(Records from a collection)
────────────────
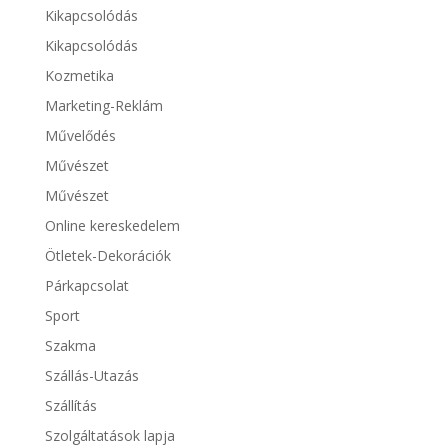
Kikapcsolódás
Kikapcsolódás
Kozmetika
Marketing-Reklám
Művelődés
Művészet
Művészet
Online kereskedelem
Ötletek-Dekorációk
Párkapcsolat
Sport
Szakma
Szállás-Utazás
Szállítás
Szolgáltatások lapja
────────────────
To-do item:
All lines from the one containing "Szállás-Utazás" to the end of the records are to be duplicated exactly, and no other lines are to be given.

Worked solution:
Szállás-Utazás
Szállítás
Szolgáltatások lapja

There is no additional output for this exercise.